Thank you so much, Sarah! May 2021 bring good things to you and your family.
Sarah – I LOVE your writing! it is delightfully easy to access and feel what you are conveying through words – meaning I get a felt sense of what you’re saying. I love your vulnerability and honesty.
My prediction for this year is that we will both find the key to good sleep forevermore!
Shivam
Thank you so much, Shivam! And I apologize–I think I owe you an email from back in the spring. I love your prediction! Made me laugh out loud–YES!!!
Having witnessed your journey, your struggles, your growth and your endurance for several decades, I remain inspired by your words and grateful that I am a part of your journey. Keep sharing your mess! Thank you for your openness.

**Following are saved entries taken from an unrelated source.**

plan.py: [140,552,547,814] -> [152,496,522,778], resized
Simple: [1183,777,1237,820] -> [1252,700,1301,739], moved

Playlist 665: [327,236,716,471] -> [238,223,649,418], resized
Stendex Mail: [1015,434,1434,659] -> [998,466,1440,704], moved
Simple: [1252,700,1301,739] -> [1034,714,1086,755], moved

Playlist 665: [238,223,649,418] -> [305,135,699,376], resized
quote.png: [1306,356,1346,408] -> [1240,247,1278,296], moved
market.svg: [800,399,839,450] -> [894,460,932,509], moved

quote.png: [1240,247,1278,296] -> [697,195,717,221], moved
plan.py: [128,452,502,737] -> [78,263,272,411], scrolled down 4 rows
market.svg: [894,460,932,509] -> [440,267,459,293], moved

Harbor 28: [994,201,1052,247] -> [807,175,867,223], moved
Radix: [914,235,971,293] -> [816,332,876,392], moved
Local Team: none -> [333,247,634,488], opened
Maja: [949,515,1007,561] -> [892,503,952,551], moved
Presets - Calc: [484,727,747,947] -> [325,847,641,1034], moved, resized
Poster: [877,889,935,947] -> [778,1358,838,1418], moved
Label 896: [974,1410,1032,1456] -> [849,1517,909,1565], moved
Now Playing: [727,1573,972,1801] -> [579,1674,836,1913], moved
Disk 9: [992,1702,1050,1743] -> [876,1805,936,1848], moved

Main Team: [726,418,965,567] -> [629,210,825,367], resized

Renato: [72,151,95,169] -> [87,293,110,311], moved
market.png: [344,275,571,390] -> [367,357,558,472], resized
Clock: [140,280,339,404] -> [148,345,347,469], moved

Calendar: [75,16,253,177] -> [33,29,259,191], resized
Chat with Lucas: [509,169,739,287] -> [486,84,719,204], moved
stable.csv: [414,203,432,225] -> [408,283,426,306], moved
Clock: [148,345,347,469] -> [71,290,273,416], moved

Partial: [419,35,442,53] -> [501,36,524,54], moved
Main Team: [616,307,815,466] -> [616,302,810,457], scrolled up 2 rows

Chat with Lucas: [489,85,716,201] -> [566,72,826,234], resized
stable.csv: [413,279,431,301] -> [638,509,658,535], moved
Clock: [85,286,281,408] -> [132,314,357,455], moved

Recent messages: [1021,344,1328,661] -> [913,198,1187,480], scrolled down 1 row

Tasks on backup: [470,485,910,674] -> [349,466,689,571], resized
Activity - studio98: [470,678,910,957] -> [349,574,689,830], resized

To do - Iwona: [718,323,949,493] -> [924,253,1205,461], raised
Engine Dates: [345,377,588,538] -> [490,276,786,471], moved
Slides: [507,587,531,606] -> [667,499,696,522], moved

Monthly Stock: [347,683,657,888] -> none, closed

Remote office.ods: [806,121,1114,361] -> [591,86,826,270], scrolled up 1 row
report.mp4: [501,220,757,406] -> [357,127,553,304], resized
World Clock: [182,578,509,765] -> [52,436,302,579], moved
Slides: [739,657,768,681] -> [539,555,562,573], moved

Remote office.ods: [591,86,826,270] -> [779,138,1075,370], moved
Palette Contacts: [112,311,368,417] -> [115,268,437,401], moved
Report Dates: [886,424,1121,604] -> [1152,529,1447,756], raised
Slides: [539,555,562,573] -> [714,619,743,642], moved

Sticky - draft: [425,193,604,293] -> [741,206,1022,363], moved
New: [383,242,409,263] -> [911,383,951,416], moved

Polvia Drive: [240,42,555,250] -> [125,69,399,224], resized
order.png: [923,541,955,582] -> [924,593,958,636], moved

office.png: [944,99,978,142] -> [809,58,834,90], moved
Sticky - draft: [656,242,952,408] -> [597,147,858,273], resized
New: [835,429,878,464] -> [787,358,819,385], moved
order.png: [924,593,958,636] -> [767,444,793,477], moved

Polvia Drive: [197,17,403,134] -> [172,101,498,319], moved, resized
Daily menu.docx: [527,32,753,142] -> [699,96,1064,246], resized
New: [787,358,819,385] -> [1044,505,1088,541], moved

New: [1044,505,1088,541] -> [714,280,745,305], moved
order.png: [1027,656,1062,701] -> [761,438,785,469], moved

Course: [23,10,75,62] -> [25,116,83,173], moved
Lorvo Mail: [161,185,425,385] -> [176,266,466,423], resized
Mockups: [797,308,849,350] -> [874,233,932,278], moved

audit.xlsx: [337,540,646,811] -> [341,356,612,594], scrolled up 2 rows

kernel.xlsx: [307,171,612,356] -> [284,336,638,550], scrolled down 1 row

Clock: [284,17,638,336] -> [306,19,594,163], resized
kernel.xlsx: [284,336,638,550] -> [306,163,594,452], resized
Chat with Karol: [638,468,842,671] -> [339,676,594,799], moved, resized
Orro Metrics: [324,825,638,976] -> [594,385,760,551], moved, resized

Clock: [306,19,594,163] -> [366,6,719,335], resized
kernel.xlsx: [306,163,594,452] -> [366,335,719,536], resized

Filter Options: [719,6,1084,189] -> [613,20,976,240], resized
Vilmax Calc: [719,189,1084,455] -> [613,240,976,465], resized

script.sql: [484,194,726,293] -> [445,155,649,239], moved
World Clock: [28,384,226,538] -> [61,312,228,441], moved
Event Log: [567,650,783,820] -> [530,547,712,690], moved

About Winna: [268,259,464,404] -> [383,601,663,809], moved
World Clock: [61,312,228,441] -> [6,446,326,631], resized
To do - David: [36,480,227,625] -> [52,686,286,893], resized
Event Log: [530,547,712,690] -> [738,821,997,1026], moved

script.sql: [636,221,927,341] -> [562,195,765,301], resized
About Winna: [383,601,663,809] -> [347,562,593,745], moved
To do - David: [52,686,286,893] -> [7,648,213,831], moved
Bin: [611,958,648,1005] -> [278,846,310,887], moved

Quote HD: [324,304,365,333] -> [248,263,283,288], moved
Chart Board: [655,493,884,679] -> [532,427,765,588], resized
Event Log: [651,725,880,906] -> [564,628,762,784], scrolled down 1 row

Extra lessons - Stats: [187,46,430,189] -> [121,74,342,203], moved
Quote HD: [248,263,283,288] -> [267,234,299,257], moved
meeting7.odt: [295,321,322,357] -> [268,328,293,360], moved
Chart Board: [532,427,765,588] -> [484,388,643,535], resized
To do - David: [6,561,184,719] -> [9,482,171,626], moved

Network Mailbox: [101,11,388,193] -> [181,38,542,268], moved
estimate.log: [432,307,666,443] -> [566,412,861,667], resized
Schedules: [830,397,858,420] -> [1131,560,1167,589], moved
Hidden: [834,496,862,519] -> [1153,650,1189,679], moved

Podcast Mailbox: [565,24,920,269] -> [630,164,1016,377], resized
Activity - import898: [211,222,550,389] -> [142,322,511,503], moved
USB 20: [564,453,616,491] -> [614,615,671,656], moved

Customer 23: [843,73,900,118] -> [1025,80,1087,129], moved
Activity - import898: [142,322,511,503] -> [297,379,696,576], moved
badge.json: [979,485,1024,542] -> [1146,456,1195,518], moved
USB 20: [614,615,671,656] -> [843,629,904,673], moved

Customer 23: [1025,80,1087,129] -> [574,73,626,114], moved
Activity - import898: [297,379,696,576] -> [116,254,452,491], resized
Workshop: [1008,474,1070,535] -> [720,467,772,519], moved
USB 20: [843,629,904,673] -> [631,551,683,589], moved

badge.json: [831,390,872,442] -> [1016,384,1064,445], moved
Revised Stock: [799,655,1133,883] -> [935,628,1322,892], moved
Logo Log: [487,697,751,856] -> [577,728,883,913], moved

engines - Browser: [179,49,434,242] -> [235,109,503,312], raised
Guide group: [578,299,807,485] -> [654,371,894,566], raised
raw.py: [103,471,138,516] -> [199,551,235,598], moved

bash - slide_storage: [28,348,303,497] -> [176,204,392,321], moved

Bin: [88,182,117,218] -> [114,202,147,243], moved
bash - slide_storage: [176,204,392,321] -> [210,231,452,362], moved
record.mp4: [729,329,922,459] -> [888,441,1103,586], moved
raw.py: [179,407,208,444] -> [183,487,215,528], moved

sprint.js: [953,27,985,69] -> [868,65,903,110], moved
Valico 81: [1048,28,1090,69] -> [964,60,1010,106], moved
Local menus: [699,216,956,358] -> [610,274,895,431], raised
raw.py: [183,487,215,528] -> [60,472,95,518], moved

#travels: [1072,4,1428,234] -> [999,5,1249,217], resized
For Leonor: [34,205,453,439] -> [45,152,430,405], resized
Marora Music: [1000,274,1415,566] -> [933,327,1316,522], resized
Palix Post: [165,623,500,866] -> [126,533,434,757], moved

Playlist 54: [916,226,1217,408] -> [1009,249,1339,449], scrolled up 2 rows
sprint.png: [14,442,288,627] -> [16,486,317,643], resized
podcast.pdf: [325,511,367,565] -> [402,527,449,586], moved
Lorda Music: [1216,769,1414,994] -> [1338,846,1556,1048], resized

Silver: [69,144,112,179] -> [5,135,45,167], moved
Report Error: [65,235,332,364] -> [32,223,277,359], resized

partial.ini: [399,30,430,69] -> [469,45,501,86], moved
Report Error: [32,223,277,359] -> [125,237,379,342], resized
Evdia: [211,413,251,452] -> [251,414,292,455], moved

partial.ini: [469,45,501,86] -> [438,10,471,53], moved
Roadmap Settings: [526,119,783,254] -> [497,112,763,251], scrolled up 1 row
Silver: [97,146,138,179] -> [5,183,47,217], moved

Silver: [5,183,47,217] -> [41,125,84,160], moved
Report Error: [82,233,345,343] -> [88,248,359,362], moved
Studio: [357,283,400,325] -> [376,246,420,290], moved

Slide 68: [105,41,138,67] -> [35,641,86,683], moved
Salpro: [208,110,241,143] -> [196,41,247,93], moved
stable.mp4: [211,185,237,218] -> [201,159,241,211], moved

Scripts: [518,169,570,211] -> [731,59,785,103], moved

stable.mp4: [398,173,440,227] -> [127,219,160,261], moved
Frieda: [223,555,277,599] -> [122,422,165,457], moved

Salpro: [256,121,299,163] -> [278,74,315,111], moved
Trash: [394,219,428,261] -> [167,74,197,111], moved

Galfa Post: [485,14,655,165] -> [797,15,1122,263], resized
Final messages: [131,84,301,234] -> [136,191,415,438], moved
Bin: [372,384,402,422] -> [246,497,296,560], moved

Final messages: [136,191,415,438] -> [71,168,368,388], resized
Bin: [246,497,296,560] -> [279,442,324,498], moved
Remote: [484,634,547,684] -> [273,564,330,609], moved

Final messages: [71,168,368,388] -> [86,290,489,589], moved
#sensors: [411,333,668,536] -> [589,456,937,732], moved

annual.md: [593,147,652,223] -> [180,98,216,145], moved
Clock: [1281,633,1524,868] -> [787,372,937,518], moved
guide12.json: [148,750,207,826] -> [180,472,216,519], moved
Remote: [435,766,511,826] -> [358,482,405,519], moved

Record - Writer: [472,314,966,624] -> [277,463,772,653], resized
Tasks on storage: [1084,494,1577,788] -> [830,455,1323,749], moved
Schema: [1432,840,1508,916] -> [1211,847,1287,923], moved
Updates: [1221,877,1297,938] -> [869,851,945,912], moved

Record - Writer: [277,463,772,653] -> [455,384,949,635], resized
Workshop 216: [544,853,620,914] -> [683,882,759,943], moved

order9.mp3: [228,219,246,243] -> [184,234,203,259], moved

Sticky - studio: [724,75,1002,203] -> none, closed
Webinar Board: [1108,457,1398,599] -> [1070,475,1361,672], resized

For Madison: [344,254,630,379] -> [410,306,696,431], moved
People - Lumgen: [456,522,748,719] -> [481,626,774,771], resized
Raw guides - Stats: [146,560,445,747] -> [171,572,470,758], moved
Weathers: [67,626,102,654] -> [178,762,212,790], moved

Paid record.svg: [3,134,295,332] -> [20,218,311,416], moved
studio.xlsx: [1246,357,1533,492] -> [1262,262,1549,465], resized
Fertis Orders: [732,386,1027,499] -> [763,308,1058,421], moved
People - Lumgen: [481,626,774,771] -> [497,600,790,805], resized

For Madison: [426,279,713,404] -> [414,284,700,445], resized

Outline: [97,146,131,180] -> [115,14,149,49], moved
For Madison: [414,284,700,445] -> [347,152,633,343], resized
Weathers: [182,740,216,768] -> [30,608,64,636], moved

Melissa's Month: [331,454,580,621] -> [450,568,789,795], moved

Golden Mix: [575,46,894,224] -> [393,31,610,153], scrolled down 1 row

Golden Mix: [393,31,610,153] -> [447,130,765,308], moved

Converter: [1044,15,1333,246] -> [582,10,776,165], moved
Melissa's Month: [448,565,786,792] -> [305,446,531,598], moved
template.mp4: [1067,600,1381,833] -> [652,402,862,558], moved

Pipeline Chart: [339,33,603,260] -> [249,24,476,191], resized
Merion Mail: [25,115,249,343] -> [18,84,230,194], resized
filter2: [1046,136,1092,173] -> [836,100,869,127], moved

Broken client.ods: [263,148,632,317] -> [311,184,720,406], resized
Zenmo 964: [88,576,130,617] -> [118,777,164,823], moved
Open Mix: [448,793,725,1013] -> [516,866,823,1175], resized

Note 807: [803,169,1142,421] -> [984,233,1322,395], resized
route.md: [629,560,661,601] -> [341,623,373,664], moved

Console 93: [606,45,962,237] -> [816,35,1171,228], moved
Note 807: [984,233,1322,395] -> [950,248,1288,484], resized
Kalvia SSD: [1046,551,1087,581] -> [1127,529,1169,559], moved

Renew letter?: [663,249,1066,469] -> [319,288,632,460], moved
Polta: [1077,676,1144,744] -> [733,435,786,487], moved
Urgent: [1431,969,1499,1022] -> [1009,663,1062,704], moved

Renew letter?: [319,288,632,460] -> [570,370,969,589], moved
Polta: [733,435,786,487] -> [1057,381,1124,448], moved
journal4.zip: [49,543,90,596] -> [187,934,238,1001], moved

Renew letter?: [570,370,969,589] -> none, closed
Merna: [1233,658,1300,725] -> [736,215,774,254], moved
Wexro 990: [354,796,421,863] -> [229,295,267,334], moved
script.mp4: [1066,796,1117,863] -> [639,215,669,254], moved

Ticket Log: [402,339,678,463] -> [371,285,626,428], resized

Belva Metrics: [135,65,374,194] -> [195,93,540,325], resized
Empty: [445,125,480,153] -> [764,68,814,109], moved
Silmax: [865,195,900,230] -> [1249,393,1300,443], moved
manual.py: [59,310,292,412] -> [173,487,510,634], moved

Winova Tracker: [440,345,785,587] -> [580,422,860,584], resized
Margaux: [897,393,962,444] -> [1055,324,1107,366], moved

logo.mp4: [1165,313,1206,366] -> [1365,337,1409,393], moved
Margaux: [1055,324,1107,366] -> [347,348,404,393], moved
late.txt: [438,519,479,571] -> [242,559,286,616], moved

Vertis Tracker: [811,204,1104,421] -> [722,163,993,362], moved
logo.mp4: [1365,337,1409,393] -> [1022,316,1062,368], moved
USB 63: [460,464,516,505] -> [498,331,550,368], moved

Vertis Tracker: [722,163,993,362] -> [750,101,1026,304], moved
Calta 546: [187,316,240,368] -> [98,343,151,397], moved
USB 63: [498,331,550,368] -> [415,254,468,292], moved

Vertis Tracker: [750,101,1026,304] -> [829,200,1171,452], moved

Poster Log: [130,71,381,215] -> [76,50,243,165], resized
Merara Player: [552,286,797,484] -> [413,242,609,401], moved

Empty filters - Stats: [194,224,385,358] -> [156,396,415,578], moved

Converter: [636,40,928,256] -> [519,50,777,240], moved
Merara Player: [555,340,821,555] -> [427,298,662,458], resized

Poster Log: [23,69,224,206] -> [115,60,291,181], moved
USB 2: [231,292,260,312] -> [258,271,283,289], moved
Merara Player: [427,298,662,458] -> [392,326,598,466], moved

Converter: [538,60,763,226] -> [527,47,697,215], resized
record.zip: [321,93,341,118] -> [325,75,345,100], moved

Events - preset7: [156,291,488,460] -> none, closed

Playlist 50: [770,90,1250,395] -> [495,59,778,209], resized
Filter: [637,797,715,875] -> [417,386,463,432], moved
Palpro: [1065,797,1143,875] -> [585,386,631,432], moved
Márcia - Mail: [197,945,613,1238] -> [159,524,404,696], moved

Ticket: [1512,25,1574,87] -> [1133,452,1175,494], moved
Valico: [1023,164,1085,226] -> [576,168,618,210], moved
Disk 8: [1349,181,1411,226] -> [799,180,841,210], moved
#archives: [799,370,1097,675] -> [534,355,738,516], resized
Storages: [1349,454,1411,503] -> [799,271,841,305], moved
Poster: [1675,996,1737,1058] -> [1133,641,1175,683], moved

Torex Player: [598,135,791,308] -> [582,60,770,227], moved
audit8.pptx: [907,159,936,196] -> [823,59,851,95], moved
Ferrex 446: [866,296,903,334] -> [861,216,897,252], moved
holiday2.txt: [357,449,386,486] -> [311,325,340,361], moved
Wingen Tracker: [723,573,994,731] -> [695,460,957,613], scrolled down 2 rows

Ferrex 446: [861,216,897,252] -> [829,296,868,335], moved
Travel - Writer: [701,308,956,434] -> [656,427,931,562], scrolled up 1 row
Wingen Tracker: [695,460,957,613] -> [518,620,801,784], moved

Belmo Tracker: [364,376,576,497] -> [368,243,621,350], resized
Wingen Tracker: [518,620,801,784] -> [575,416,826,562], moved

Thank you, my friend. I love you.
Hi Sarah, Thanks for sharing your journey. We’re all thinking differently after months of isolation. I just finished reading, “The Midnight Library”, a great book that imagines parallel universes in which we can live many lives, depending upon our choices along the way. It’s something I’ve been thinking about lately–what if I’d gone to a different school, not agreed to that blind date, taken a different course at university, married soon, later, or never, etc. My new book to start the year is, “Breath”, because, apparently, we’ve been breathing all wrong.
Thanks, Carol, and Happy New Year (and happy reading) to you!
I am a continual work in progress of releasing chaos and uncertainty in all aspects of life – work and personal that came with 2020 and my 43 years before that. I am setting the intention of making my new place feel like home – it still feels very temporary and that is unsettling. I want to feel secure within myself knowing that no matter what…I’ve got this.
Thank you for being a source of love and light in all aspects of my life Sarah. I love you my friend and when the time is right I hope that we can have that visit. ❤
No matter what, you’ve got this, Carrie! Happy New Year, my friend. I look forward to being able to visit in person again!